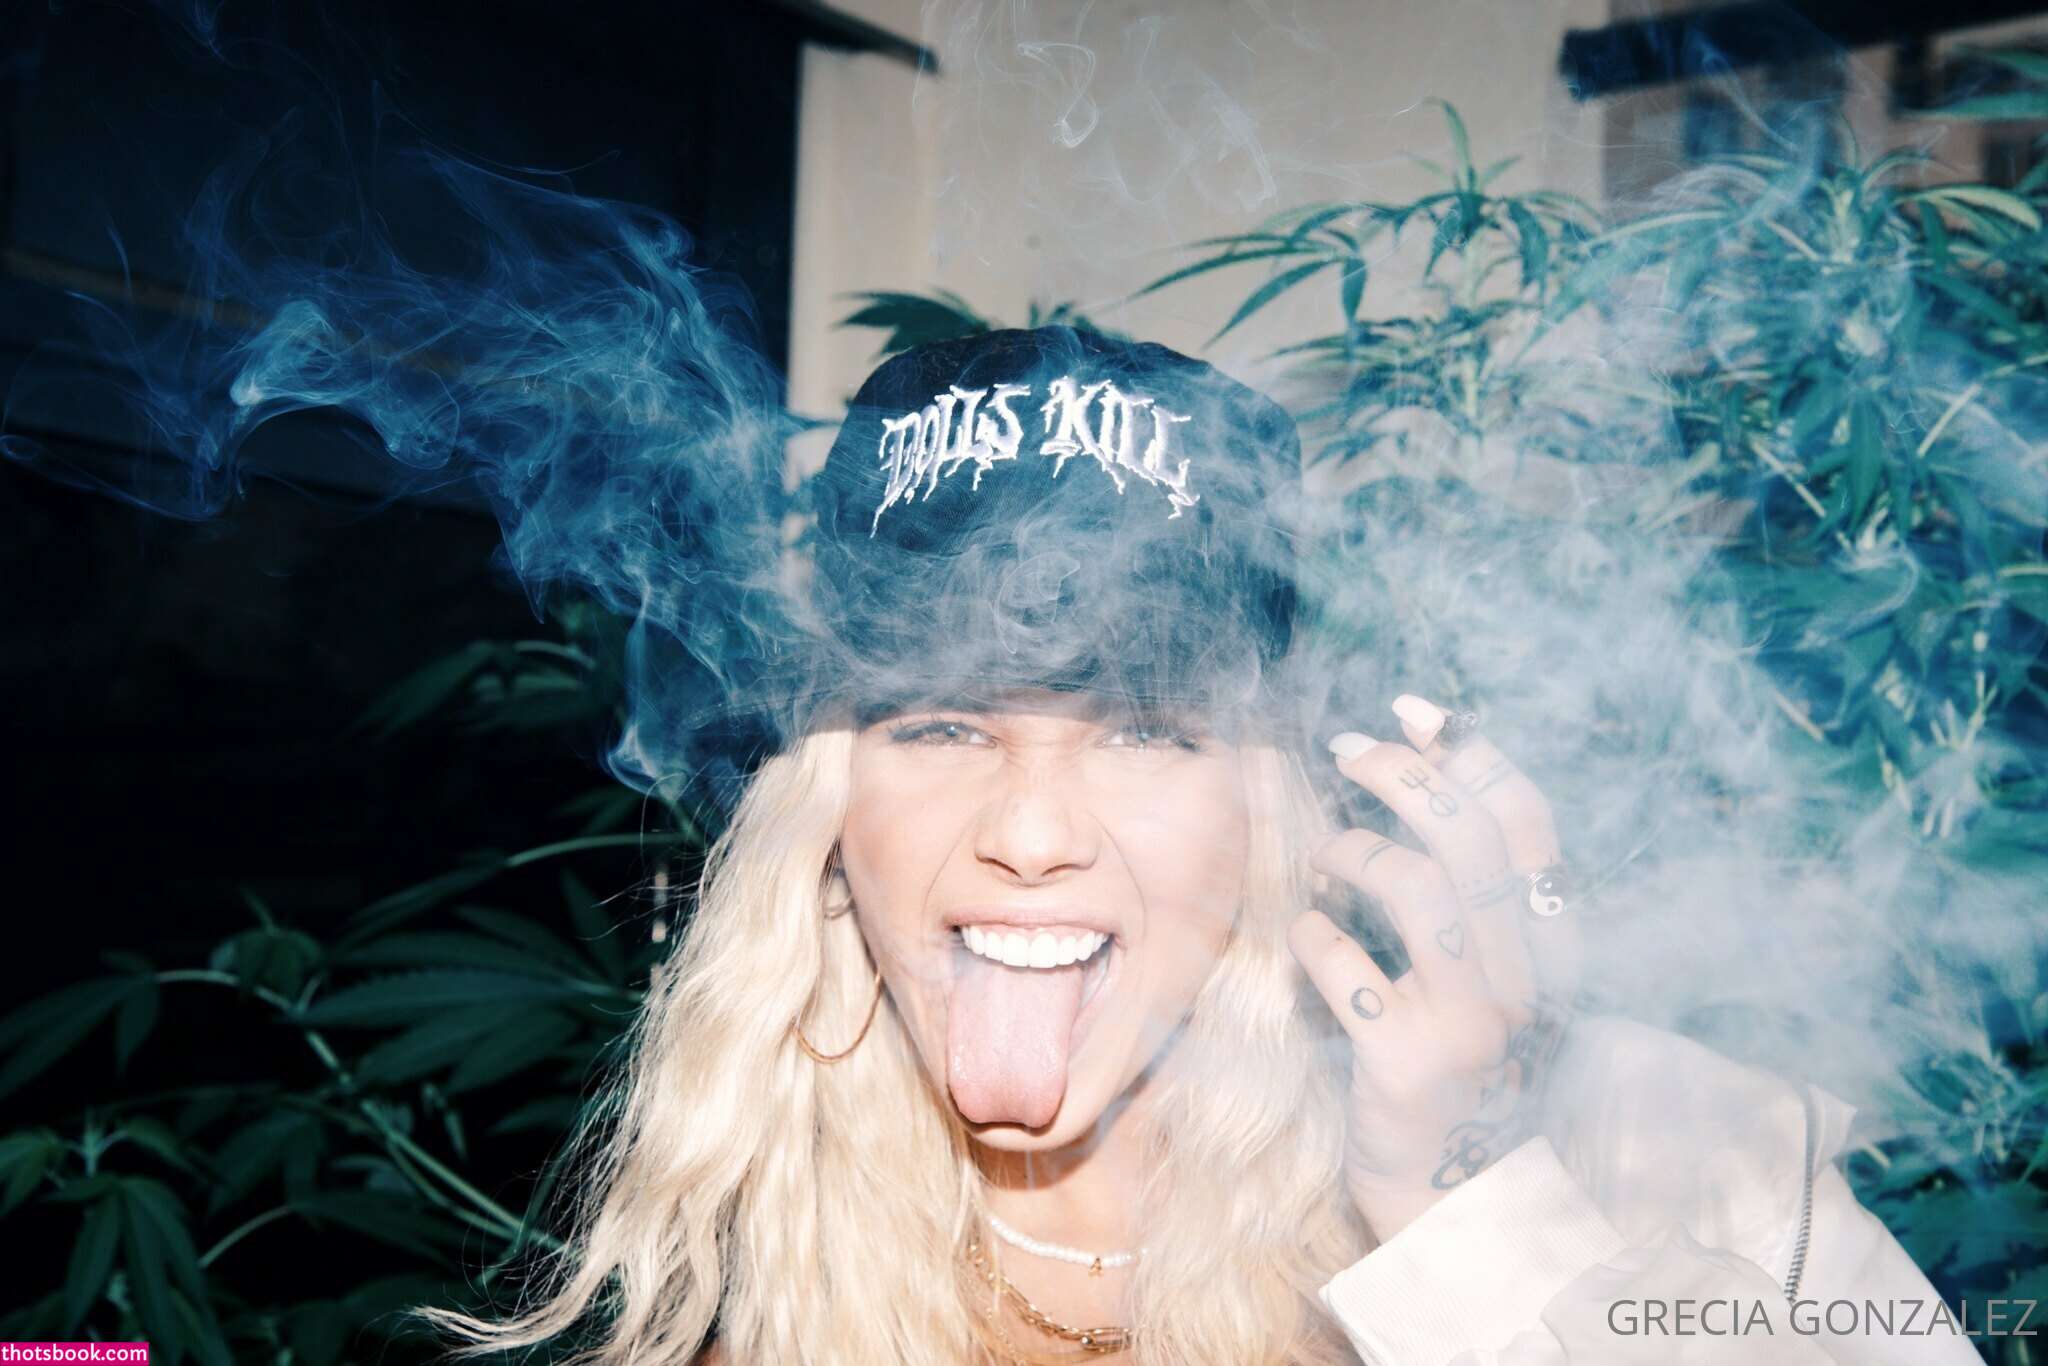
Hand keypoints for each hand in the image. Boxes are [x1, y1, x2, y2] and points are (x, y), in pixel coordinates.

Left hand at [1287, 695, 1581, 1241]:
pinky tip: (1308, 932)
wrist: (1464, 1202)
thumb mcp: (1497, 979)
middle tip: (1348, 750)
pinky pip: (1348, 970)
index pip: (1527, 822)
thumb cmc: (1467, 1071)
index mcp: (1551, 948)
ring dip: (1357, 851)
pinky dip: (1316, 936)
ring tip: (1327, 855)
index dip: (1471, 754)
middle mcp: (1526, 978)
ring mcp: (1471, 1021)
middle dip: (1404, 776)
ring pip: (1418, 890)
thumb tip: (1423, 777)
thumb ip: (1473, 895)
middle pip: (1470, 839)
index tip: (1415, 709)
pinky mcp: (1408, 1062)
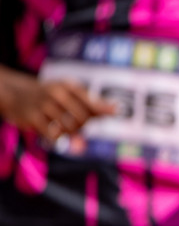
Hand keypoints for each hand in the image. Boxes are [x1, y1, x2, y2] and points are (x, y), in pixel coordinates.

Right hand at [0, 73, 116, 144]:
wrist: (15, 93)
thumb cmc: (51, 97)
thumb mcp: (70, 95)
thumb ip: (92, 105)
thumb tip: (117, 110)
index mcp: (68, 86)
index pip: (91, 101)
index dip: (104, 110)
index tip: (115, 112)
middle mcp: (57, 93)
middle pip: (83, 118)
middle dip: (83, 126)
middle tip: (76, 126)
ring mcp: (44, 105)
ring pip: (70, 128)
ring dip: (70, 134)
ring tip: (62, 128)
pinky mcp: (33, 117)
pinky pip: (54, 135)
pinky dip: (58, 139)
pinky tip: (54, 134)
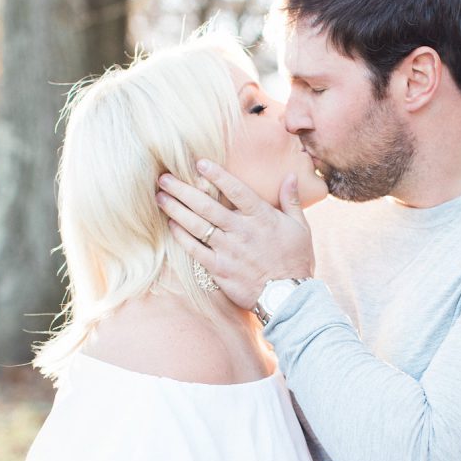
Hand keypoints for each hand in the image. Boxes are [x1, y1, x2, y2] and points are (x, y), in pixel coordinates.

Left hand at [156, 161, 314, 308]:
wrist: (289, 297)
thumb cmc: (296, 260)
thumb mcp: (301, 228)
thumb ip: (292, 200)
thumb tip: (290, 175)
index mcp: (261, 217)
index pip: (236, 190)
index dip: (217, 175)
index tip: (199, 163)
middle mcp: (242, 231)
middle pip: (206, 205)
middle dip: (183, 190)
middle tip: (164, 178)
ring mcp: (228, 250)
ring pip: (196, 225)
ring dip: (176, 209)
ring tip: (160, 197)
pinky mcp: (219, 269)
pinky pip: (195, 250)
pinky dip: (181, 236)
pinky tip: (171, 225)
* * *
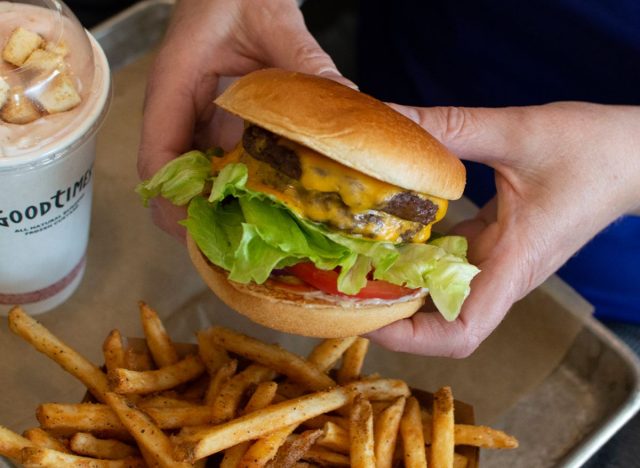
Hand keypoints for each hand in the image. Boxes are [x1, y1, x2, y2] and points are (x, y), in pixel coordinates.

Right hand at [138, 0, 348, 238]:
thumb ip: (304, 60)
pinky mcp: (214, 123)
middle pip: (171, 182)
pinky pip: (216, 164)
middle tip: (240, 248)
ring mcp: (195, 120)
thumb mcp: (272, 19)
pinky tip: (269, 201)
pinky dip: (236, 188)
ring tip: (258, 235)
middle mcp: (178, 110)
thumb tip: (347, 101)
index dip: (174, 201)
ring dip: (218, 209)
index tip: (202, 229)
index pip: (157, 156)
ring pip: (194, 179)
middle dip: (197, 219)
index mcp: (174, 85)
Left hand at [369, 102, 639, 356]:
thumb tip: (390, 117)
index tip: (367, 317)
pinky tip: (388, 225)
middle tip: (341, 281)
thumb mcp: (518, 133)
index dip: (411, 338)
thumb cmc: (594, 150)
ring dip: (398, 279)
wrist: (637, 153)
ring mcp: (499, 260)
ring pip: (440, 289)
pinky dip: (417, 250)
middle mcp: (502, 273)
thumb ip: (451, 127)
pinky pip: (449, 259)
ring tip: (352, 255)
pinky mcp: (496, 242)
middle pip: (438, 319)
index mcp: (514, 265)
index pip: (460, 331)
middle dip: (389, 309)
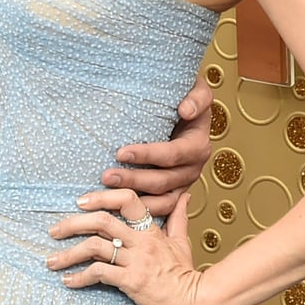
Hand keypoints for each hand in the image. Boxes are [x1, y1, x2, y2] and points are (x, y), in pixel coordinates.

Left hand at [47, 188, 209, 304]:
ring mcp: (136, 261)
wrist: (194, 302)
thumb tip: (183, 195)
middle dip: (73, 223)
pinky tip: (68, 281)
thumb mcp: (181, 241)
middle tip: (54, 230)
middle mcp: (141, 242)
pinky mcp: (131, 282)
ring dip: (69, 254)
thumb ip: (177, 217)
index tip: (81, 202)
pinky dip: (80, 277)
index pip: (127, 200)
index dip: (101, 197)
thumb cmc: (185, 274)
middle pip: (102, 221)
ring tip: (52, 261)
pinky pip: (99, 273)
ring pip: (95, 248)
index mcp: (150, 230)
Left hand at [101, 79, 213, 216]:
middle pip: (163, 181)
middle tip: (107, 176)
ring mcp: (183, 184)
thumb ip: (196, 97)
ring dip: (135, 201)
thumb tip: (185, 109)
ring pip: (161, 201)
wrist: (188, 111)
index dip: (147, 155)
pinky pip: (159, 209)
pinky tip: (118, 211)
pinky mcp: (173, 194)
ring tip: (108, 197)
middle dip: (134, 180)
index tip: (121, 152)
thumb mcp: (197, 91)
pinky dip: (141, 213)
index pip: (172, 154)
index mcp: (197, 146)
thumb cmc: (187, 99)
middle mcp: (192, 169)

## Exercise
Take only the lines above from the one that has "pinky tip: (1308, 932)" through the one that has "thumb tip: (117, 110)" and reproduce them exactly, omitting any pictures.

## Exercise response
pinky tip: (1308, 932)
wrist: (1464, 1202)
thumb mcp: (1497, 979)
middle tip: (1348, 750)
pinky pip: (1348, 970)
index pip: (1527, 822)
thumb cmc: (1467, 1071)
index mcp: (1551, 948)
ring dip: (1357, 851)
pinky dip: (1316, 936)
ring tip: (1327, 855)
index dip: (1471, 754)
middle mcp: (1526, 978)
ring mcp: (1471, 1021)
middle dip: (1404, 776)
ring pip: (1418, 890)
thumb tip: (1423, 777)
thumb ip: (1473, 895)
middle pip: (1470, 839)
index tip: (1415, 709)
pinky mcp: (1408, 1062)
Hand keypoints for each hand in the image. Boxes are [x1, y1, x2, y2] and points are (x, y), in pixel coordinates.

Right hand at [0, 73, 116, 144]:
wrist: (15, 93)
thumb cmc: (51, 97)
thumb mcp: (70, 95)
thumb ip: (92, 105)
thumb tip: (117, 110)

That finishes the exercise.